La formation continue est inexistante. La demande accrue de disponibilité opérationnelle et le manque d’effectifs désincitent les chefs de service à laisser partir leur personnel en formation. Une autre faiblesse réside dans l’inadéquation avec les besoins du terrain. Par exemple, des policiers voudraient davantage de formations sur les stupéfiants, mieux connaître les produits, etc, mais la direction va impulser telle ou telle formation sans s’intéresser à leurs envies. Ainsi, il y a deux ou trois ans, tout ce qui concerne les violences conjugales et intrafamiliales est devenu un sujet majeur, et l’essentiel de la formation a été axé là-dessus. Attention, je ne dis pas que ce sujet n’est pas important ! Mais on a oublié le reste.

Sur le terrain, une vieille rengaine est adressée aux jeunes policiers : « Oublie tout ce qu’on t’a appris à l’école. » Est-ce une réalité ?
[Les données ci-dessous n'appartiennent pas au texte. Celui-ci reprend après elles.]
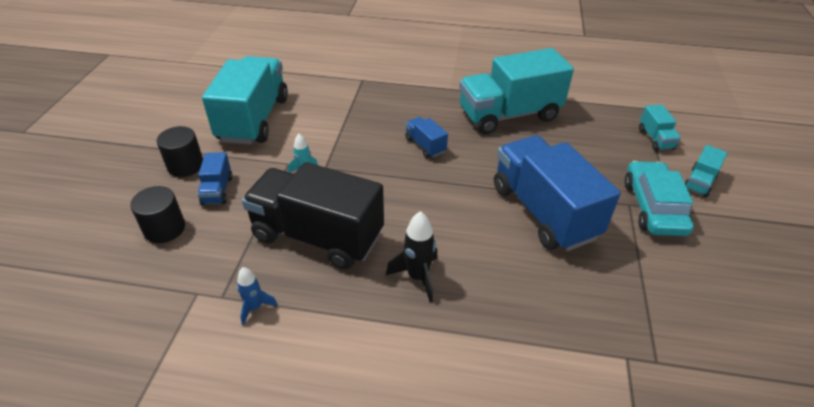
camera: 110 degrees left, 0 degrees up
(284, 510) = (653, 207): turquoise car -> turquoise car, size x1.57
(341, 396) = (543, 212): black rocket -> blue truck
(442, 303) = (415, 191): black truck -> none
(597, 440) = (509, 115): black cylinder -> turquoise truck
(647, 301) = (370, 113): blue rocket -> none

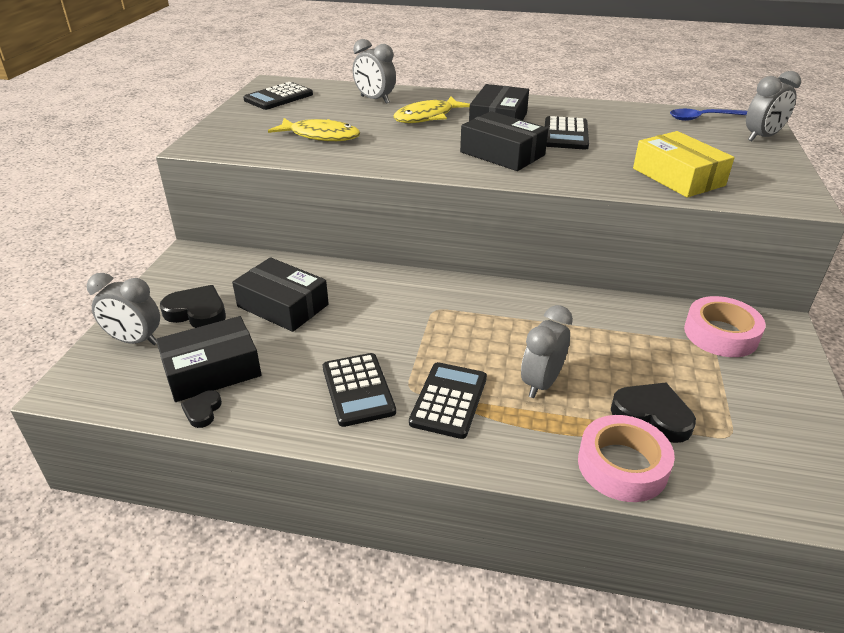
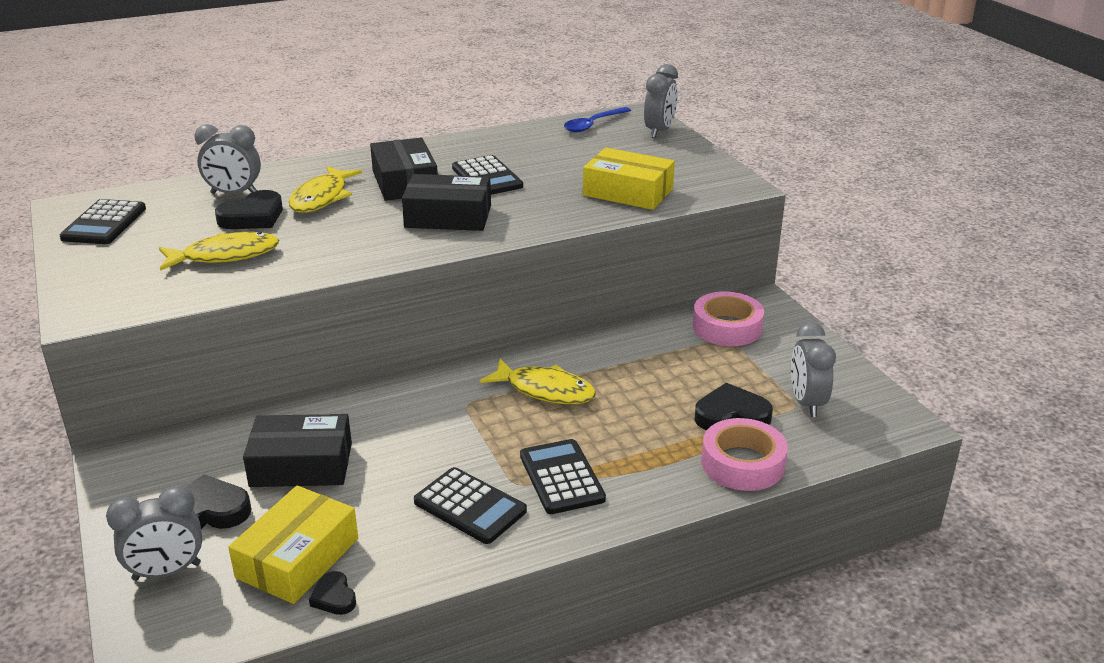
camera: 35 degrees left, 5 degrees down
(212, 370) = (298, 558): black box -> yellow box
(368, 117) = (253, 217): none -> black heart
(505, 324) = (545, 390): none -> yellow fish
(541, 383) = (624, 428): grey clock -> grey clock (806, 403)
Il ne faut pas tout jeter dans la formation. Les formateurs estiment à cinq années la validité du bagage transmis pendant le temps passé à l’école. La société change très vite, la délinquance évolue. Pour cette raison, raccourcir la durée d’enseignement initial n’est pas une idée complètement sotte. Les policiers reçoivent des bases indispensables afin d’intégrer un service rapidement. Mais il faudrait accompagner leur carrière d’une solide formation continue.

Et renforcer l’esprit critique des jeunes recrues dès le passage en école ?

Nous sommes dans une société criminologique plus complexe qu’avant. Il y a quarante ans, quand je suis entré dans la police, c’était plus simple, le raisonnement binaire « voyou contre“bon peuple” » pouvait fonctionner. Aujourd’hui, les jeunes gardiens de la paix sont envoyés en première ligne sur des problèmes qu’ils ne peuvent pas résoudre. S’ils en comprenaient mieux l’origine, je ne dis pas que le pavé sur la gueule ferait moins mal, mais ils aborderaient la situation d’une manière différente.

(1) Centre d’études et de recherches sur les emplois et les professionnalisations et Centre de recherche sociologique sur le droit et les institutions pénales.